In the process of writing this entry I’ve seen an influence in terms of what you should focus on and this single influencing factor is – your party. The gaming group…
Players that focus on giving your game their unique fingerprint.
Since I consider my style derived more from this category, I’ll describe what I like best and where I see the dangers of this type. Driving players will make sure your game, no matter how little you actually prepared, will hardly ever get boring. They will do their best to integrate their characters into the game and will pick a path they like best – anytime – rely on it. The downsides of drivers are, they might be going straight against your preparations and plans, since they tend to have a good idea where they want to take your whole party, it is usually best to make sure their plans are similiar to yours. I guess a table of drivers will give any DM a hard time, unless he’s really taken some time before play and knows exactly who’s up to what.
Players that are pulled through the game.
Driven like the concept of a more or less linear game. In my view, the more “driven” you are, the more dependant on a general milestone concept you are. The motivations of the characters will be important to you, but you’re more likely to have genuine respect for the common cause than pushing your character wishes and motivations into the game as primary objective for everyone. 100% driven players offer a slight advantage for dm’s who heavily depend on preparation. Driven have no general downsides in my opinion.
As usual you will hardly ever see a driver or a driven, you’ll have 5 players that range from 90%driven:10%driver to 10%driven:90%driver… Your dungeon master style will most likely influence the degree of driver a player will offer to your game and of course the general mix of players and their character concepts will influence that as well.
Differences in Preparation for Linear Work
As you might know, I use a mindmapping (Freemind) for preparation and keeping track of everything – everything starts with Brainstorming and incorporates items, sidestories, characters, encounters, traps, even sounds and style-elements I want to be either reminded on or include in my game.
For a linear game, I currently see mainly the possibility of having a sponsor for the adventure-chapter.
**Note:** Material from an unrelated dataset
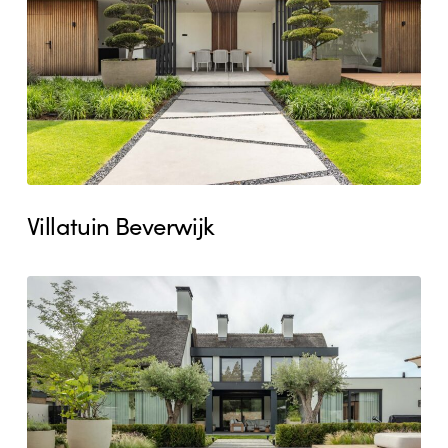
Villatuin Beverwijk
Villatuin
Heemskerk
The possibilities range from a friendly sponsor who will actually pay for what he needs, to someone in need to someone who forces the party to obey him.
A paying sponsor usually will have least impact on the motivation of your players (according to my experience) and unless there is another connection to her no one will easily face death for a few silver coins. (This is based upon my experience with my players, who tend to care for their characters and put death and coinsÂ on no scale without second thoughts.)
In need of help
Now we come to deal directly with the character concepts, if you’re having a paladin character in your group, this might be a good way to go for a linear adventure. The possibility for heroic deeds and little reward often is more promising and more motivating than a real fortune.
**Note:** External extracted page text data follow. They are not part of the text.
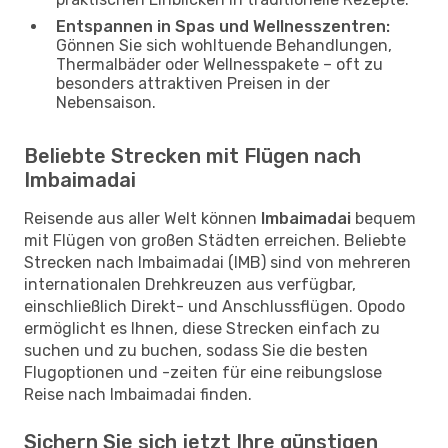
Entspannen in Spas und Wellnesszentren:
Gönnen Sie sich wohltuende Behandlungen,
Thermalbäder oder Wellnesspakete – oft zu
besonders attraktiven Preisen in der
Nebensaison.
Beliebte Strecken mit Flügen nach
Imbaimadai
Reisende aus aller Welt können
Imbaimadai
bequem
mit Flügen von großen Städten erreichen. Beliebte
Strecken nach Imbaimadai (IMB) sind von mehreren
internationalen Drehkreuzen aus verfügbar,
einschließlich Direkt- und Anschlussflügen. Opodo
ermöglicht es Ihnen, diese Strecken einfach zu
suchen und zu buchen, sodass Sie die besten
Flugoptionen und -zeiten für eine reibungslose
Reise nach Imbaimadai finden.
Sichern Sie sich jetzt Ihre günstigen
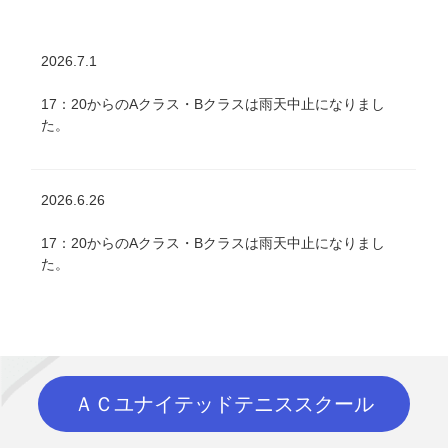
3月１日（日）１４時～１６時・精道小学校にて開催され
る芦屋市地域クラブ説明会に参加します。
体育館でお待ちしております。
2026.7.1
17：20からのAクラス・Bクラスは雨天中止になりまし
2026.2.5
た。
特設ページを開設しました。
ご案内・2026年度日程表・入部届けをアップしました。
2026.6.26
17：20からのAクラス・Bクラスは雨天中止になりまし
た。
2026.6.24
17：20からのAクラス・Bクラスは雨天中止になりまし
ＡＣユナイテッドテニススクール
た。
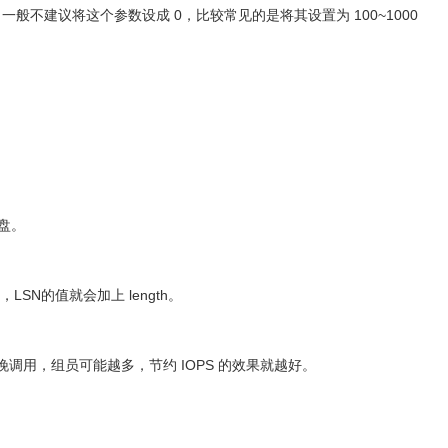
一般不建议将这个参数设成 0，比较常见的是将其设置为 100~1000
磁盘。
g，LSN的值就会加上 length。
 越晚调用，组员可能越多，节约 IOPS 的效果就越好。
Forced labor is something very nice to use every now and then when it comes to have the party do a job you don’t want to pay for. Just make sure you don’t stress this too much, since it takes the characters options and while a mostly linear adventure will offer less options and chances to turn than a non-linear would – it still is different from the force of a Geas like spell placed on the characters. Furthermore I’ve to add, when you offer the sight of the enemy while placing this obligation on the party, you’ll have most likely a rebelling (possibly subconscious) movement against this force. I’ve experienced this in the past as Dungeon Master and with one of my favorite characters alike. While you can use this to your advantage, you should not be surprised by this reaction. Characters don’t like to get dominated and therefore will always try to act against their dominators in case they know who they are.
The real difference is, you’ll probably need a bit more preparation and should have a few handy reasons for everyone to follow your lead in terms of adventure progress. I think linear adventures can offer a great time, every out-of-the-box adventure is more or less linear and gives you a good idea where to end it. So it’s really easy to find a proper preparation for the adventure.
2 thoughts on “Linearity of Games”
There’s one problem with players whom you call driven: They are not moving the forward, so someone else must. Too many drivens and GM must do all the work, which is exhausting, potentially leading to burnout.
100% agreed, but I think it’s quite hard, if not impossible to change the style of a player unless he, himself works on it.
Furthermore I think especially as inexperienced Dungeon Master it’s sometimes easier to have the players led by you and over time it’s nicer and more rewarding to have the game led by the players.